基因组编辑
转录激活物样效应核酸酶
清脆的
基因组工程
生物
Cas9
计算生物学
锌指核酸酶
效应器
基因组
DNA
合成生物学
劈开
核酸酶
遗传学
基因
细胞生物学
作者
Johnny H. Hu,Kevin M Davis,David R. Liu
标识
DOI:10.1016/j.chembiol.2015.12.009
摘要
Programmable DNA nucleases have provided scientists with the unprecedented ability to probe, regulate, and manipulate the human genome. Zinc-finger nucleases (ZFNs), transcription activator-like effector nucleases (TALENs), and the clustered regularly interspaced short palindromic repeat-Cas9 system (CRISPR-Cas9) represent a powerful array of tools that can bind to and cleave a specified DNA sequence. In their canonical forms, these nucleases induce double-strand breaks at a DNA locus of interest that can trigger cellular DNA repair processes that disrupt or replace genes.
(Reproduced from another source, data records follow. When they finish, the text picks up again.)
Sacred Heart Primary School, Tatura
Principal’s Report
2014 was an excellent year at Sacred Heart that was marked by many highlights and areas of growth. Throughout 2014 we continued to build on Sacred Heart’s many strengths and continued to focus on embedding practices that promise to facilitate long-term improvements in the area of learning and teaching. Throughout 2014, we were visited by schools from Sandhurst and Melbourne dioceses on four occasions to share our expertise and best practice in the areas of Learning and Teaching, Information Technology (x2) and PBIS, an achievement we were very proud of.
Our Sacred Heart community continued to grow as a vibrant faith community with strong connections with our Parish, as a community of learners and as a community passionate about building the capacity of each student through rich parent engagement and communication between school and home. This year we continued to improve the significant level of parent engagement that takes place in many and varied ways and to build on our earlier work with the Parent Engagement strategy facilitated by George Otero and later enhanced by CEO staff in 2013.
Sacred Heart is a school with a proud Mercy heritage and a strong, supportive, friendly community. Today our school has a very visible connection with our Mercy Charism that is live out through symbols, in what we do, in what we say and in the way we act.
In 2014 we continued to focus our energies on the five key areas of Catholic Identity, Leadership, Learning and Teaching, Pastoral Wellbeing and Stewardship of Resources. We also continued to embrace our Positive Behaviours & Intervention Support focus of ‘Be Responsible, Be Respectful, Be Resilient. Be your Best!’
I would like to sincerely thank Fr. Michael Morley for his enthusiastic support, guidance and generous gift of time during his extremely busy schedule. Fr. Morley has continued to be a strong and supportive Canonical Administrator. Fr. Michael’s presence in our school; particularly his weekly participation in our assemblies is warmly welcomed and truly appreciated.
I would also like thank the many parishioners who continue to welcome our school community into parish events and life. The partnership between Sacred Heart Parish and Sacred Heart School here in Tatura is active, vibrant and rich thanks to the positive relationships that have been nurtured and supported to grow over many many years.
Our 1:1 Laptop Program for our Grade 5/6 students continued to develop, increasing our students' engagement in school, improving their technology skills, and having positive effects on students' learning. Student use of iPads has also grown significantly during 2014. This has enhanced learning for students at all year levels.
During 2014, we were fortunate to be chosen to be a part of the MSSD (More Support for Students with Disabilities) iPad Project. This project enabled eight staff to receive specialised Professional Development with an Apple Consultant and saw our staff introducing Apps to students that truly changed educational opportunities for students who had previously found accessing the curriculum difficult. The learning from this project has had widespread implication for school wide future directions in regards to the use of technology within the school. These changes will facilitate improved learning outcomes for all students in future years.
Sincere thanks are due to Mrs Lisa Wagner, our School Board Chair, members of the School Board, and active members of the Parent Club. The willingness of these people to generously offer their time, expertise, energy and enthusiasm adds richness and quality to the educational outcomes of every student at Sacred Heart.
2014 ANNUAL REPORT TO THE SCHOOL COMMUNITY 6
The fusion of these programmable nucleases with a variety of other protein domains has led to a rapidly growing suite of tools for activating, repressing, visualizing, and modifying loci of interest. Maximizing the usefulness and therapeutic relevance of these tools, however, requires precisely controlling their activity and specificity to minimize potentially toxic side effects arising from off-target activities. This need has motivated the application of chemical biology principles and methods to genome-editing proteins, including the engineering of variants of these proteins with improved or altered specificities, and the development of genetic, chemical, optical, and protein delivery methods that control the activity of these agents in cells. Advancing the capabilities, safety, effectiveness, and therapeutic relevance of genome-engineering proteins will continue to rely on chemical biology strategies that manipulate their activity, specificity, and localization.